One of Bernie Sanders main running points is raising the federal minimum wage from $7.25 an hour all the way up to $15 by 2024. More than doubling the minimum wage in a 4 year period would by far be the largest increase in the United States history since minimum wage was introduced on the federal level in 1938. Currently, the largest federal minimum wage increase was from 2006-2009, when it jumped from $5.15 to $7.25.
While of course Bernie’s intention of raising the minimum so drastically is to help move people out of poverty, it needs to be discussed what effects this may have on the economy as a whole, specifically how it help big corporations.
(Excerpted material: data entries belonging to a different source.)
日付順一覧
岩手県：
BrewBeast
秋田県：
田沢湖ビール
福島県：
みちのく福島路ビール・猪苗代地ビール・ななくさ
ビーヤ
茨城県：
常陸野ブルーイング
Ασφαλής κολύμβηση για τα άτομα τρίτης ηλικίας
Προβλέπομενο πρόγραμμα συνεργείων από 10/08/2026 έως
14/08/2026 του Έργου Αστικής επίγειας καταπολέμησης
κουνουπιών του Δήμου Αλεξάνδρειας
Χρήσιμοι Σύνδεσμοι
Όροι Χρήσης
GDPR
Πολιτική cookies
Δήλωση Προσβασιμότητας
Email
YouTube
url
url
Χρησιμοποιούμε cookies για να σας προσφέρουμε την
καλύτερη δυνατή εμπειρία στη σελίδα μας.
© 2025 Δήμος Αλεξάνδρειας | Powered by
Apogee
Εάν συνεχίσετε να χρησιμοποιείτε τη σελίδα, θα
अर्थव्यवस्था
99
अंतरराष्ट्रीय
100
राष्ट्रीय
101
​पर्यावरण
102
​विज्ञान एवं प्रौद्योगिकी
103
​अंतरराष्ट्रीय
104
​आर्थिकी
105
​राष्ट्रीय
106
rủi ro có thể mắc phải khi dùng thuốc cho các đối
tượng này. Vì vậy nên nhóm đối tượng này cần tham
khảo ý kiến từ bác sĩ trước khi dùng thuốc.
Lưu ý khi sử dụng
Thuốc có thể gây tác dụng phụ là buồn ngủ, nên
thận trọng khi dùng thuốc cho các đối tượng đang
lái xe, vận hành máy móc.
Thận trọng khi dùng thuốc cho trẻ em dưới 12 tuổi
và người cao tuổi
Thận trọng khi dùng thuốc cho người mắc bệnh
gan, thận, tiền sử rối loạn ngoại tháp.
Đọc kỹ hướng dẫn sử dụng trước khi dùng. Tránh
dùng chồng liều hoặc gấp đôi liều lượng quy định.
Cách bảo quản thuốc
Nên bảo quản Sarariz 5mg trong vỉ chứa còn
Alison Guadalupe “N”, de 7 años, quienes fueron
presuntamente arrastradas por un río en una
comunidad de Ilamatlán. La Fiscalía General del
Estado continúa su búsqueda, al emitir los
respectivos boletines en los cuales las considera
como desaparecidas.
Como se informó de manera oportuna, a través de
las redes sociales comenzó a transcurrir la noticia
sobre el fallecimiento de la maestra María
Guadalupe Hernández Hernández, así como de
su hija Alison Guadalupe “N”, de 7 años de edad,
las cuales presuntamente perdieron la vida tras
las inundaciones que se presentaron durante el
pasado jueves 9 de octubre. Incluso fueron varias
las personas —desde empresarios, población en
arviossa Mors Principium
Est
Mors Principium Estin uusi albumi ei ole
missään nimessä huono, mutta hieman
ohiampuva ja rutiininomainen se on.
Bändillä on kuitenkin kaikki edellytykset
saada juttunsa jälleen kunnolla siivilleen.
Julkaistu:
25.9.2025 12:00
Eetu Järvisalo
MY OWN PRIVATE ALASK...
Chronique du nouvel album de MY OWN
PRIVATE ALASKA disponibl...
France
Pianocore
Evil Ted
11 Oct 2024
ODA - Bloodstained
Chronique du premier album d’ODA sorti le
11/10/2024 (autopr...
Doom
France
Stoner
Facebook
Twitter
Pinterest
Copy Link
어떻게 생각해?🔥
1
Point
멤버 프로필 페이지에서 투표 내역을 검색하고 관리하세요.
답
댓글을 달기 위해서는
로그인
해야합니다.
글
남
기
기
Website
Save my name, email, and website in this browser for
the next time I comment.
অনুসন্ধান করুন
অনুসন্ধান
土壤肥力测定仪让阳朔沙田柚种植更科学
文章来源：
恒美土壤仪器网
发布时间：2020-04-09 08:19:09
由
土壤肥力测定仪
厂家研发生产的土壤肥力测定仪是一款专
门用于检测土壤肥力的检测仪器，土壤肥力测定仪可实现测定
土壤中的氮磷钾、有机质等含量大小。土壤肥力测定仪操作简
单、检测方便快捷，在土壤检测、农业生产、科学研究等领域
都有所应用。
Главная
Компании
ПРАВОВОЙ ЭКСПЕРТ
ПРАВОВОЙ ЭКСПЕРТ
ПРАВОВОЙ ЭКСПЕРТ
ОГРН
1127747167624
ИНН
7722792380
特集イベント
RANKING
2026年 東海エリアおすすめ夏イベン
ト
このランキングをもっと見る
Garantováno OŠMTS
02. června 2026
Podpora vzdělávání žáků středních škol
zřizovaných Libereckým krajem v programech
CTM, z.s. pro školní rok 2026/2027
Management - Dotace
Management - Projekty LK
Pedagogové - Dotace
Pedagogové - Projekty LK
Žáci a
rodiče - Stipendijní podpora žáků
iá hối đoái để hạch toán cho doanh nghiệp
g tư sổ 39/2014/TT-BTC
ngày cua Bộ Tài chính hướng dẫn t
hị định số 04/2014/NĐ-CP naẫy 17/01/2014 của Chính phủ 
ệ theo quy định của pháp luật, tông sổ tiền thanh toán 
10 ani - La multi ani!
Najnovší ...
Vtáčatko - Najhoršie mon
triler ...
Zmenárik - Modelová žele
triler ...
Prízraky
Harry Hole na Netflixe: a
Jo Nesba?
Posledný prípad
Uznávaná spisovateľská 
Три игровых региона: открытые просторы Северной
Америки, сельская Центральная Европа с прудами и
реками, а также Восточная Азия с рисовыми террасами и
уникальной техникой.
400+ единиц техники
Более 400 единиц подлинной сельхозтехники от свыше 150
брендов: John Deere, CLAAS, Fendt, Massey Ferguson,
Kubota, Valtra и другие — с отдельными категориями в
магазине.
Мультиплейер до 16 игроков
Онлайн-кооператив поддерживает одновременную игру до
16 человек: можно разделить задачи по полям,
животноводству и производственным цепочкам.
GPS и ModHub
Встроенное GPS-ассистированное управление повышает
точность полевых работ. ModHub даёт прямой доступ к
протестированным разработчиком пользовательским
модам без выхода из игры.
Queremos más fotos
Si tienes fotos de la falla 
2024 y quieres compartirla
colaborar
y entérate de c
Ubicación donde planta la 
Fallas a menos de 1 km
For decades Sanders has preached his discontent for big business and corporations in America. However, it’s not often he talks about small business during debates and rallies. In fact, during a Town Hall Debate in 2016 he altogether avoided numerous questions on small business and pivoted towards taxing large corporations.
I remember during my college days during an economics introductory course our professor, reading off course the widely used textbook Principles of Micro/Macroeconomics by Gregory Mankiw that “small business is affected by raised minimum wage exponentially more than corporations”. On a basic level, it’s logical enough to assume that small business owners cannot afford to pay their employees a high minimum wage and that cutbacks have to be made when it is raised.
What isn’t so simple is how corporations are affected. Corporations on the other hand aren’t affected nearly as much by higher minimum wages, as it’s more likely that any setbacks come in the form of stock prices and investors, while profit margins continue as basically normal.
This is all fine for a lot of people. Some look at it as a win-win, poor people make a living wage (until inflation drops the value of the $) and big business isn’t substantially hurt. But the problem is Bernie is anti-corporation AND supports a historically high minimum wage. To put it quite simply, it’s impossible to have it both ways.
Make no mistake, the biggest threat to big corporations are small businesses, not the government. Taxes and regulations can hurt, but if small business thrives, big business dies.
At the very end of the Minimum Wage section of Bernie’s website FeelTheBern.org, he addresses the potential concerns on effects to small business. He cites Seattle raising the minimum wage to $16 by 2021, which is currently $12, small businesses have not been affected. Just to poke some holes in this example, for years Seattle has passed anti-big business regulations and pro-small business policies, so there isn’t much corporate competition for small business to compete with in general. Seattle in 2014 (when the bill was passed) also had a minimum wage well higher than the federal wage and had a 7 year plan to raise the wage to $15, where just a year out from 2021 it is only at $12. His other example in his small business section cites CostCo’s success, which has over $100 billion in sales and is definitely not a small business.
This is just one of the reasons there are many opponents of raising the minimum wage so drastically and thousands of examples exist on how it has hurt businesses in the past. In theory, a $15 federal minimum wage could help the overall economy, though the United States has never tried it at a level like the one Bernie has proposed. But there is a massive element of hypocrisy in Bernie Sanders pro minimum wage and anti-corporation policies.